Asian stocks tracked the overnight dip in Wall Street and ended in red for the most part including Tokyo and China.
China and Hong dragged amidst rising Covid cases and a fall in factory output in November.
European markets were also trading lower ahead of ECB's interest rate announcement.
Indices sink more than a per cent on Thursday as Sensex closes below 62,000 and Nifty below 18,500
Indices came under pressure and tanked steeply, especially in the final hour, on Thursday.
Indian investors shared the pessimistic sentiment with their global peers after Fed maintained its hawkish tone on Wednesday.
Sensex went below 62,000 to close at 61,800, a drop of 878 points. Meanwhile, Nifty closed below 18,500, at 18,414, and shed 245 points in the process.
All sectoral indices closed in the red with IT, Media, and PSU coming under tremendous pressure, each shedding around 2%.
Britannia and Hero MotorCorp were the only stocks to have registered a decent gain. Tech Mahindra shed around 4% followed by Titan, Infosys, Grasim and Eicher Motors, each dropping more than 2%.
Asian stocks ended in the red tracking overnight losses on Wall Street, as concerns around corporate outlook rose after the U.S. Federal Reserve projected continuing with interest rate hikes for a longer period.
Japanese shares ended lower on Thursday with the Nikkei ending 0.37% lower after briefly turning positive. The broader Topix inched down 0.18%.

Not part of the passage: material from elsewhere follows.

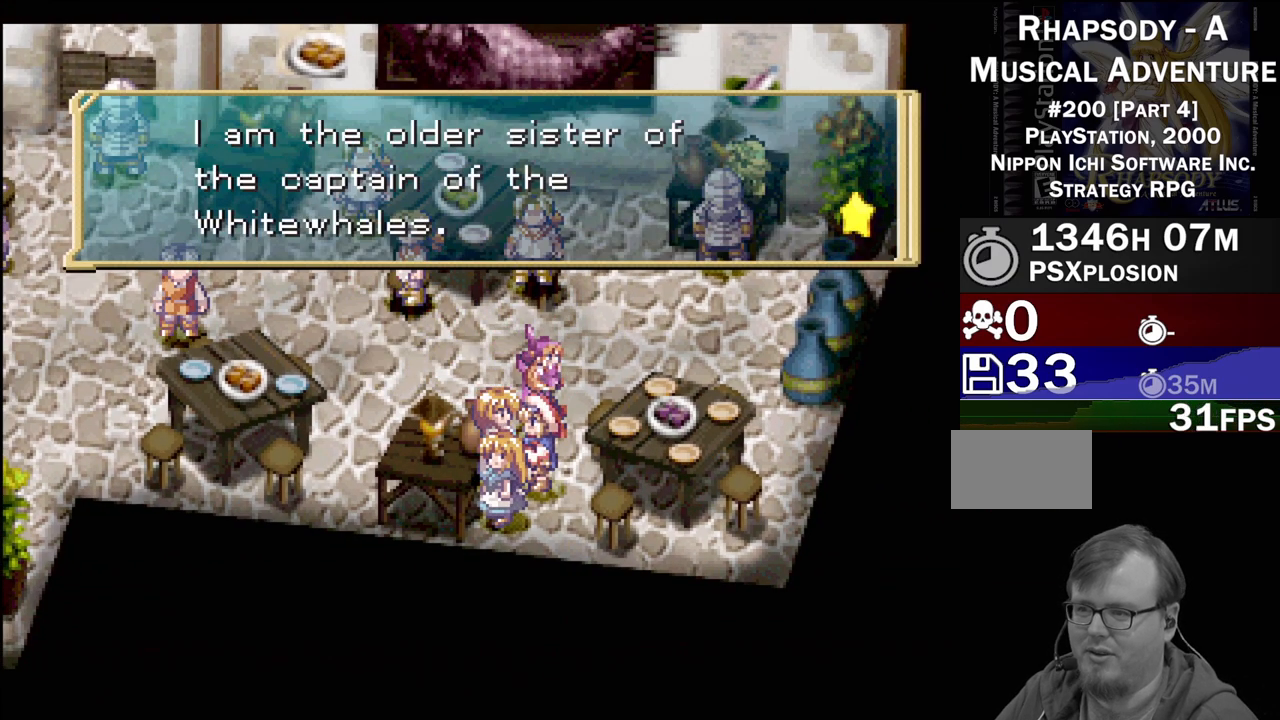
{"buttons": ["CROSS"], "events": [[283, "CROSS", "down"], [383, "CROSS", "up"], [450, "CROSS", "down"]]}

China and Hong Kong stocks fell on Thursday, tracking subdued Asian peers amidst China's rising COVID-19 cases and worse-than-expected factory output and retail sales data for November.
China's blue-chip CSI300 Index dipped 0.1% at the close, while the Shanghai Composite Index fell 0.3%. Hong Kong's Hang Seng Index dropped 1.6%.
European shares slipped on Thursday as nervous investors awaited an interest rate decision from the bloc's central bank. The region-wide STOXX 600 was down 0.9% in the morning session.